SÃO PAULO - O aumento da aversão a risco no cenário internacional motivou um forte movimento de correção sobre os principais ativos financeiro locais ontem. A Bolsa de Valores de São Paulo (Bovespa) chegou a cair 6%, enquanto o dólar teve a maior alta de mais de um ano e os juros futuros avançaram. O mau humor encontrou suporte no aumento das incertezas acerca dos efeitos dos problemas no setor imobiliário nos Estados Unidos sobre o mercado de crédito e a economia norte-americana, após novas notícias desfavoráveis relacionadas à questão.
O Ibovespa encerrou a jornada com declínio de 3,76%, 53.893 aos pontos - no menor valor desde 26 de junho último. O volume financeiro alcançou R$ 6,04 bilhões. O dólar subiu 3,26%, a R$ 1,9250 na compra e R$ 1,9270 na venda. Trata-se da maior variação positiva desde 24 de maio de 2006, quando a moeda subiu 4,71%. O giro interbancário (D+2) somou US$ 4,5 bilhões, de acordo com informações do mercado. Na Bolsa de Mercadorias & Futuros (BM & F), a taxa do contrato de Depósito Interfinanceiro (DI) para janeiro de 2010 subiu 0,33 ponto, a 11,25% ao ano.

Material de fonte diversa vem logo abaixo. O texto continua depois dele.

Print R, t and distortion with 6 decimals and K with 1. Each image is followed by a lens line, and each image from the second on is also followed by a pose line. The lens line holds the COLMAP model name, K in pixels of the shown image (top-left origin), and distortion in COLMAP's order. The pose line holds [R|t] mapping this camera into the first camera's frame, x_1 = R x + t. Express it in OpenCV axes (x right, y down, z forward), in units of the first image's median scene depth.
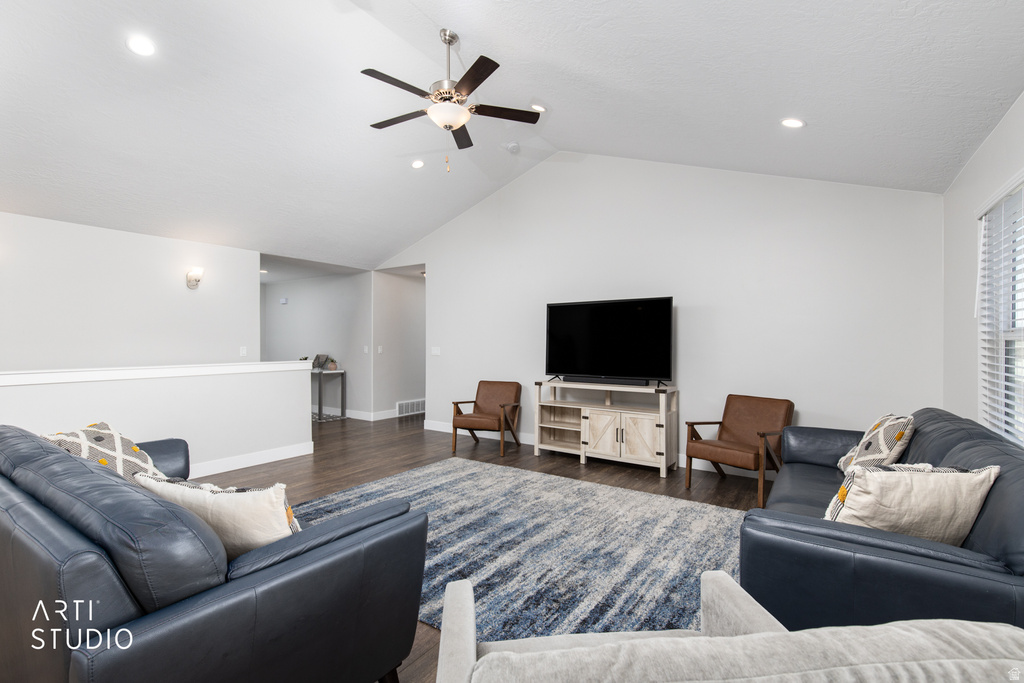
lens RADIAL K [[470.2, 0, 509.4], [0, 470.2, 344.6], [0, 0, 1]] dist [0.005375, -0.001102]
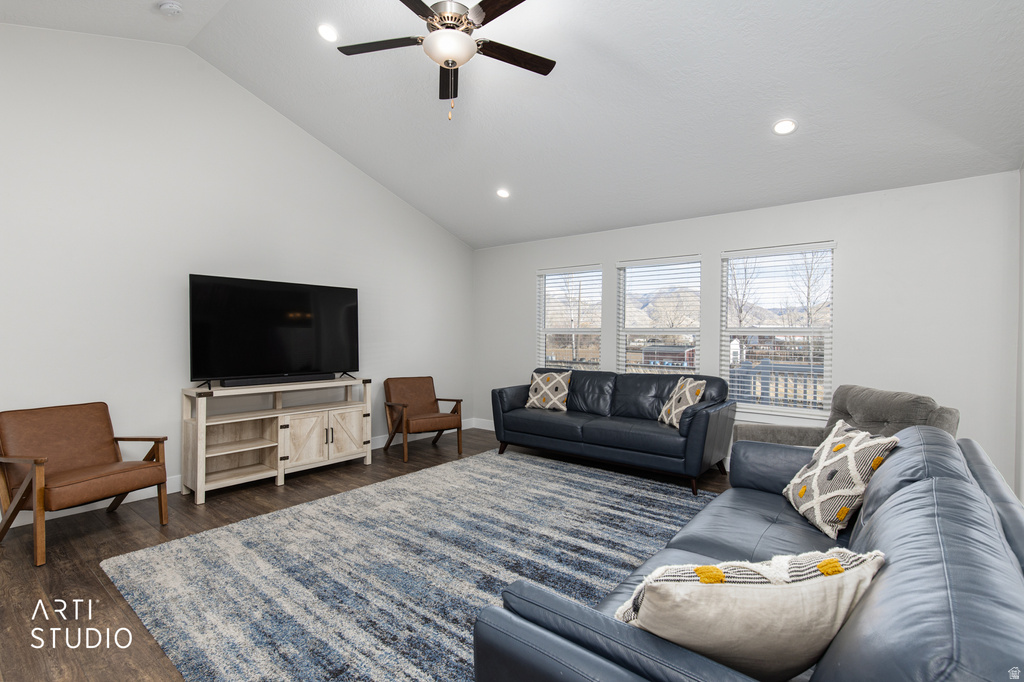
lens RADIAL K [[470.2, 0, 510.6], [0, 470.2, 335.7], [0, 0, 1]] dist [0.005375, -0.001102]
pose [[0.080320, -0.001802, 0.996768, -0.799489], [0.001542, 0.999997, 0.001684, -0.001162], [-0.996768, 0.001402, 0.080322, 0.721527]]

Na avaliação do economista-chefe do Deutsche Bank, José Carlos Faria, a piora do mercado brasileiro refletiu um aumento da aversão a risco no cenário internacional, decorrente do temor com a repercussão dos problemas no setor de imóveis dos EUA sobre a economia norte-americana e da preocupação com o aumento do custo do capital, o que afetaria o custo financeiro dos empréstimos para operações de fusões e aquisições. Faria ponderou, entretanto, que ainda não é possível saber se esse movimento é temporário ou permanente. O comportamento das bolsas em Nova York e dos títulos do Tesouro norte-americano referendou maior aversão a risco no cenário global. O índice Dow Jones caiu mais de 2%, enquanto o treasury de dez anos indicou queda de 0,11 ponto percentual no retorno ao investidor, a 4,78% ao ano, sugerindo forte procura por tais papéis, considerados mais seguros. Resultados fracos de construtoras norte-americanas e a queda nas vendas de residências nos EUA serviram como gatilho para a piora do humor, afetado também por novas informações sobre fundos de hedge com problemas.
Na bolsa paulista, todas as ações listadas no Ibovespa fecharam no vermelho. As maiores quedas foram verificadas pelas preferenciais da Klabin, que caíram 6,90%, a R$ 6,20, apesar do aumento no lucro no segundo trimestre. A fabricante de papéis ganhou R$ 207 milhões nos três meses até junho de 2007 frente aos R$ 98 milhões de igual trimestre de 2006. A receita líquida ampliou-se em 7,1%, para R$ 715 milhões.
Em segundo lugar, as ações ON da Natura perderam 6,89%, a R$ 24,30. Ontem, após o fechamento da Bovespa, a fabricante de cosméticos informou que nos meses de abril a junho de 2007 o ganho da companhia foi de R$ 129,4 milhões, praticamente o mesmo do ano passado (R$ 129,3 milhões). Houve estabilidade também no confronto entre os primeiros semestres: o ganho da Natura somou R$ 209,7 milhões neste ano e totalizou R$ 210,9 milhões em 2006. As ações das empresas controladas pelo Grupo Oi também fecharam em queda. A companhia terminou o segundo trimestre com lucro líquido de R$ 467,5 milhões, acima dos R$ 282,6 milhões somados em período correspondente do ano anterior. Telemar PN caiu 2,10%, a R$ 39,99. Telemar ON recuou 4,96%, a R$ 67. E Telemar Norte Leste PNA perdeu 2,36%, a R$ 62. No mercado de câmbio, cenário mais pessimista não afastou o Banco Central (BC) dos negócios, mas diminuiu o seu apetite. A instituição pagou R$ 1,9250 para comprar dólares no segmento à vista, em operação encerrada às 15h23. A estimativa é de que tenha enxugado aproximadamente US$ 65 milhões.
As operações com DI ainda eram influenciadas pela ata da última reunião do Copom, que reduziu a taxa Selic de 12% para 11,50% ao ano, por quatro votos a três - que preferiam uma redução de 0,25 ponto. Na avaliação do economista-chefe da Votorantim Asset Management, Fernando Fix, a ata afasta o cenário muito otimista, com muitas quedas de 0,5 ponto no juro básico, ao citar forte aquecimento da demanda; mas também não dá sinais de interrupção no processo de redução do custo do dinheiro. Mesmo os três membros do Copom que votaram pelo corte de 0,25 ponto defenderam a opção por entender que isso prolongaria o processo de corte do juro, disse.